Document text
______
When Your Sibling is Your First Bully
By: Dr. Denise Renye
In recent years, anti-bullying has become a big thing in schools, with numerous campaigns geared toward raising awareness about it. But what happens when the bullying occurs at home and isn’t from a parent? For many people. The first experience of cruelty, domination, or emotional harm does not happen on a playground or in a classroom. It happens at home.
When a sibling is your first bully, the impact can be subtle yet profound. It can shape how you understand love and how you understand safety. It can even shape how you understand belonging long before you even have words for it. What is often dismissed as typical “sibling rivalry” can involve patterns of humiliation, intimidation, or even emotional erosion that leave lasting marks on the self and nervous system regulation.
This kind of early relational injury is easy to minimize, especially when it unfolds within a family that is supposed to protect you, but its effects often echo quietly into adulthood, influencing relationships, boundaries, and the way you relate to yourself.
The sad truth is sibling abuse (which includes bullying) is common. A study by Dr. David Finkelhor found more than a third (37%) of kids experienced a physical assault during the year of their study at the hands of siblings and peers. Another study found sibling victimization can swell to as high as 46%. And unfortunately, that number could be even higher because, like other forms of abuse, sibling abuse often goes unreported due to fear, embarrassment, shame, and lack of recognition from parents and caregivers that it even is abuse.
As a Marin County psychotherapist focusing on depth psychology, I define sibling abuse as the conscious or unconscious intent to harm a sibling physically, emotionally, or psychologically. It is often unidirectional, with one sibling constantly targeting the other(s), although in some cases, the abuse can go both ways. Sibling abuse may include physical injury, sexual assaults or denigration, intentional destruction of cherished possessions, and ongoing patterns of intimidation, belittling, or verbal cruelty. It is important to emphasize that verbal and emotional abuse are certainly still abuse, even when there are no visible wounds.
Sibling abuse can look like the following:
· Aggressive behavior
· Intense mocking
· Controlling behaviors
· Yelling or dominating conversations
· Taking over areas of the home
· Name calling
Our society often thinks these behaviors are normal or “sibling rivalry.” Parents will say things like, “Oh, she doesn’t mean it – that’s just how she is,” or “He’s always had a temper. Don’t take it personally.” The sibling who is abused is told to “stop reacting” or even blamed for the behavior: “Why did you upset your brother?” In some cases, the sibling is forced to apologize to their abuser. When abuse is diminished or brushed aside, the abusive sibling is never held accountable, and the sibling being abused learns they won’t be protected because their caregivers don’t do anything about it. They continue to feel afraid in their own home.
For queer children, this dynamic can carry an additional layer of harm. Siblings are often the first to notice differences, long before a child has language for their own identity. What later becomes named as queerness or gender nonconformity may first be met with teasing or surveillance. It may even be aggression. In these moments, a sibling’s cruelty can function as early gender and sexuality policing or teaching the child that visibility is unsafe and that love is conditional. When this is normalized or overlooked by adults, the message can become deeply internalized that being oneself invites harm. It may be nonverbally taught that survival depends on shrinking, hiding, or even adapting to someone else’s comfort. These could be the beginnings of self-abandonment or people-pleasing.
______
Supplied data
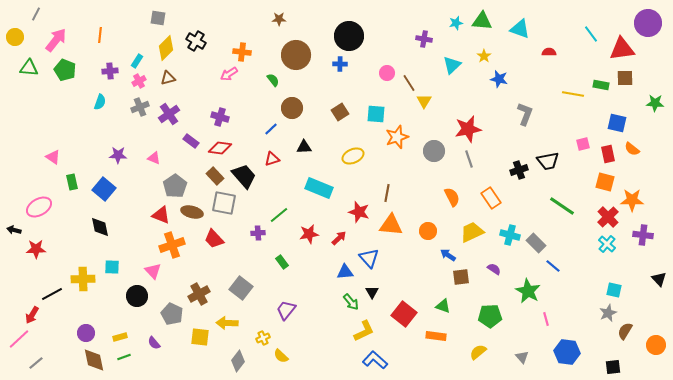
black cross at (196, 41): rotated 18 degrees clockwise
______
Challenges
A – According to the article on sibling bullying, what share of kids in Dr. David Finkelhor's study experienced a physical assault at the hands of siblings and peers during the study year?
B – Retype the passage of the article on sibling bullying that begins with the words containing "This kind of" and ends with "even is abuse.".

Solutions to the tasks
A – More than a third (37%).

B –
This kind of early relational injury is easy to minimize, especially when it unfolds within a family that is supposed to protect you, but its effects often echo quietly into adulthood, influencing relationships, boundaries, and the way you relate to yourself.
The sad truth is sibling abuse (which includes bullying) is common. A study by Dr. David Finkelhor found more than a third (37%) of kids experienced a physical assault during the year of their study at the hands of siblings and peers. Another study found sibling victimization can swell to as high as 46%. And unfortunately, that number could be even higher because, like other forms of abuse, sibling abuse often goes unreported due to fear, embarrassment, shame, and lack of recognition from parents and caregivers that it even is abuse.